PASSAGE CITÉ:
- - - - -
8Pour commencer, nous nous interrogerons sur la pertinence d’une telle extension de la méthode transcendantale au pluralisme philosophique et à son histoire après avoir pris soin de reconstruire la manière dont Gueroult conçoit la « pensée philosophante » et sa prétention à produire de la connaissance. L’usage que fait Gueroult de cette méthode paraît en effet poursuivre un objectif très différent de celui poursuivi par Cohen. Le philosophe français cherche à garantir le pluralisme des systèmes qui compose l’histoire de la philosophie, alors que le philosophe marbourgeois entend fonder l’objectivité du savoir scientifique. Toutefois, ces démarches se retrouvent sur un objectif commun : assurer à la philosophie son autonomie vis-à-vis de la science. Nous défendrons l’idée que l’usage cohénien de la méthode transcendantale est plus pertinent pour garantir à la philosophie cette autonomie.
9Le philosophe chercherait à sortir du monde des apparences pour atteindre le monde réel, nous dit Gueroult. Pour un empiriste comme Hume, il s’agirait de nous sortir des illusions des idées générales pour nous dévoiler le véritable monde des sensations et ainsi la vraie nature de la causalité ; Kant dissiperait l’apparence transcendantale pour révéler le monde des phénomènes ; Bergson nous permettrait d’accéder à la durée en dissipant l’illusion d’un temps spatialisé (Gueroult, 1979 : 87). Les systèmes philosophiques auraient vocation à nous fournir la raison dernière et interne des choses en nous fournissant des principes et des théories d’une « généralité maxima » (Gueroult, 1979 : 32). Ils nous fourniraient les principes nous permettant de saisir l’essence du monde (Gueroult, 1979 : 69). Cependant, la coexistence de systèmes philosophiques prétendant tous nous faire accéder à la nature même des choses paraît difficilement soutenable. Comment envisager que l’histoire de la philosophie puisse continuer à présenter un intérêt proprement philosophique, alors même que les doctrines qui la composent prétendent toutes représenter dans son intégralité un seul et même monde ?
10Gueroult part ainsi du fait de la pluralité de systèmes philosophiques, parfois millénaires, dont le contenu philosophique conserverait sa pertinence, pour en exposer les conditions de possibilité. Pour que des doctrines philosophiques différentes et contradictoires puissent coexister, elles ne peuvent pas être les reproductions d’un réel extérieur à elles. C’est parce que nous érigeons les doctrines philosophiques en copies d’un réel extérieur, que nous sommes amenés à leur dénier toute réalité : deux représentations incompatibles d’un même réel impliquent nécessairement qu’au moins l’une des deux soit fausse. Il semble donc que le caractère « non-reproducteur » de ces doctrines soit une condition primordiale de leur réalité. Pour pouvoir décrire ces doctrines comme n’étant pas illusoires, il faudrait remettre en question leur statut d’« image », c’est-à-dire de copie d’un monde réel original. La réalité ne se caractériserait pas par son indépendance vis-à-vis d’une philosophie qui chercherait du mieux possible à en retrouver l’essence et simultanément exclurait la possibilité d’autres philosophies. Pour Gueroult, la réalité en tant qu’elle résulterait d’un système philosophique ne serait en rien antérieure à celui-ci :
L’intellection explicative était dite valable à cause de la réalité qu’elle révélait ; or, finalement, on attribue dans toute doctrine la réalité à quelque chose qui résulte de l’intellection explicative laquelle elle-même résulte d’une position initiale prise en toute souveraineté par la pensée philosophante ; cette réalité ne résulte donc pas de la chose à expliquer. Elle résulte à chaque fois d’un jugement thétique (Gueroult, 1979 : 101-102).
- - - - -
ENTRÉES FOURNIES:
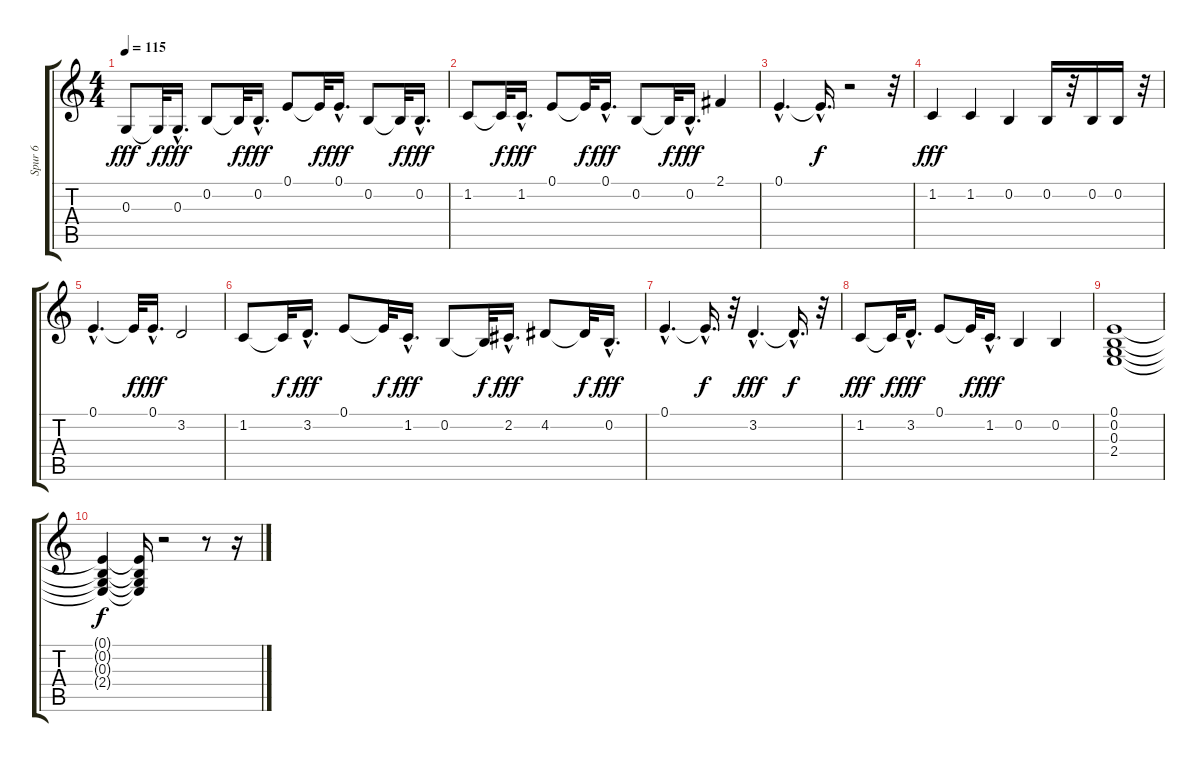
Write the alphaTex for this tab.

\track ("Spur 6" "Spur 6") {instrument percussiveorgan}
\staff {score tabs}
\tuning (E4 B3 G3 D3 A2 E2) {hide}
\ts (4 4)
\tempo 115
\clef g2
\ks c
0.3.8{dy fff} 0.3{t}.32{dy f} 0.3{hac}.16{d dy fff} 0.2.8 0.2{t}.32{dy f} 0.2{hac}.16{d dy fff} 0.1.8 0.1{t}.32{dy f} 0.1{hac}.16{d dy fff} 0.2.8 0.2{t}.32{dy f} 0.2{hac}.16{d dy fff} |
1.2.8 1.2{t}.32{dy f} 1.2{hac}.16{d dy fff} 0.1.8 0.1{t}.32{dy f} 0.1{hac}.16{d dy fff} 0.2.8 0.2{t}.32{dy f} 0.2{hac}.16{d dy fff} 2.1.4 |
0.1{hac}.4{d} 0.1{hac t}.16{d dy f} r.2 r.32 |
1.2.4{dy fff} 1.2.4 0.2.4 0.2.16 r.32 0.2.16 0.2.16 r.32 |
0.1{hac}.4{d} 0.1{t}.32{dy f} 0.1{hac}.16{d dy fff} 3.2.2 |
1.2.8 1.2{t}.32{dy f} 3.2{hac}.16{d dy fff} 0.1.8 0.1{t}.32{dy f} 1.2{hac}.16{d dy fff} 0.2.8 0.2{t}.32{dy f} 2.2{hac}.16{d dy fff} 4.2.8 4.2{t}.32{dy f} 0.2{hac}.16{d dy fff} |
0.1{hac}.4{d} 0.1{hac t}.16{d dy f} r.32 3.2{hac}.4{d dy fff} 3.2{hac t}.16{d dy f} r.32 |
1.2.8{dy fff} 1.2{t}.32{dy f} 3.2{hac}.16{d dy fff} 0.1.8 0.1{t}.32{dy f} 1.2{hac}.16{d dy fff} 0.2.4 0.2.4 |
(0.1 0.2 0.3 2.4).1 |
(0.1{t} 0.2{t} 0.3{t} 2.4{t}).4{dy f} (0.1{t} 0.2{t} 0.3{t} 2.4{t}).16 r.2 r.8 r.16
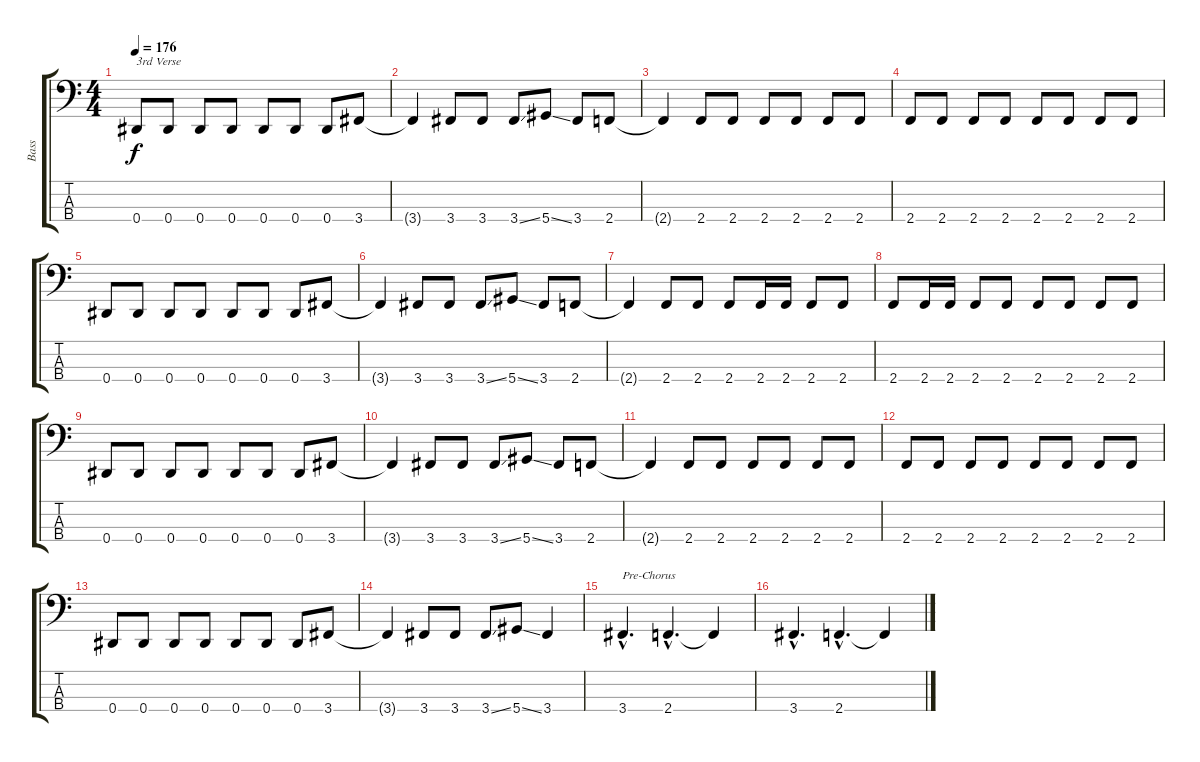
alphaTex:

\track ("Bass" "Bass") {instrument electricbassfinger}
\staff {score tabs}
\tuning (Gb2 Db2 Ab1 Eb1) {hide}
\ts (4 4)
\tempo 176
\clef f4
\ks c
0.4.8{txt "3rd Verse" dy f} 0.4.8 0.4.8 0.4.8 0.4.8 0.4.8 0.4.8 3.4.8 |
3.4{t}.4 3.4.8 3.4.8 3.4{ss}.8 5.4{ss}.8 3.4.8 2.4.8 |
2.4{t}.4 2.4.8 2.4.8 2.4.8 2.4.8 2.4.8 2.4.8 |
2.4.8 2.4.8 2.4.8 2.4.8 2.4.8 2.4.8 2.4.8 2.4.8 |
0.4.8 0.4.8 0.4.8 0.4.8 0.4.8 0.4.8 0.4.8 3.4.8 |
3.4{t}.4 3.4.8 3.4.8 3.4{ss}.8 5.4{ss}.8 3.4.8 2.4.8 |
2.4{t}.4 2.4.8 2.4.8 2.4.8 2.4.16 2.4.16 2.4.8 2.4.8 |
2.4.8 2.4.16 2.4.16 2.4.8 2.4.8 2.4.8 2.4.8 2.4.8 2.4.8 |
0.4.8 0.4.8 0.4.8 0.4.8 0.4.8 0.4.8 0.4.8 3.4.8 |
3.4{t}.4 3.4.8 3.4.8 3.4{ss}.8 5.4{ss}.8 3.4.8 2.4.8 |
2.4{t}.4 2.4.8 2.4.8 2.4.8 2.4.8 2.4.8 2.4.8 |
2.4.8 2.4.8 2.4.8 2.4.8 2.4.8 2.4.8 2.4.8 2.4.8 |
0.4.8 0.4.8 0.4.8 0.4.8 0.4.8 0.4.8 0.4.8 3.4.8 |
3.4{t}.4 3.4.8 3.4.8 3.4{ss}.8 5.4{ss}.8 3.4.4 |
3.4{hac}.4{d txt "Pre-Chorus"} 2.4{hac}.4{d} 2.4{t}.4 |
3.4{hac}.4{d} 2.4{hac}.4{d} 2.4{t}.4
- - - - -
CONSIGNE A: Filtrez les entrées et recopiez chaque ligne qui contient le mot « tuning ». La casse compte.
CONSIGNE B: Poursuivez le passage sur Gueroult et le pluralisme philosophique après sa dernière phrase.

RÉSULTAT A:
\tuning (E4 B3 G3 D3 A2 E2) {hide}
\tuning (Gb2 Db2 Ab1 Eb1) {hide}

RÉSULTAT B:
11Chaque philosophie commencerait par remettre en doute la réalité telle qu’elle nous est donnée pour ensuite décréter elle-même ce qu’est le réel. Elle partirait d’un postulat réaliste en cherchant à révéler la véritable nature d’un réel commun tel qu’il existe en dehors de toutes les doctrines ; mais ce réel commun serait par nature indéterminé, chaque doctrine le déterminant différemment. La validité des doctrines philosophiques ne pourrait donc pas reposer sur ce réel commun, puisqu’elles mettraient en doute les déterminations propres à ce réel commun pour tenter de poser leur propre réalité philosophique comme seule valable. Seul le réel philosophique, par opposition au réel commun, posséderait une véritable réalité, selon Gueroult, puisque la richesse des déterminations conditionnerait le degré de réalité : « Chaque doctrine philosophique, précisément parce qu’elle se pose comme système du monde, prétend en effet réaliser pour son compte la synthèse maxima des déterminations possibles. » (Gueroult, 1979 : 116). Une doctrine philosophique prétendrait donc partir d’un réel commun extérieur et indépendant dont elle rendrait compte ; mais elle substituerait à ce réel indéterminé son propre réel, riche en déterminations. La réalité ne s’imposerait plus de l’extérieur à la pensée philosophante, mais elle serait posée par elle-même ; c’est ce que Gueroult appelle un « idéalisme radical » (Gueroult, 1979 : 106).
12L’acte de pensée philosophante pose l’ensemble des déterminations possibles en ne laissant rien en dehors de lui (Gueroult, 1979 : 151). Cet acte prétend avoir une validité totale et absolue et exclure les autres actes de la pensée philosophante. Les différents systèmes philosophiques, par absence de réflexion sur eux-mêmes, « ne font, en vertu de leur sentiment de réalité, qu’objectiver hors d’eux cette réalité qui est en eux, sous la forme d’un Être universalisé, indépendamment de cette projection, comme réel commun. » (Gueroult, 1979 : 152)
- 7 Un système inconsistant « n’a pas une réalité ni une tension interne suffisante pour vivre, résiste (...)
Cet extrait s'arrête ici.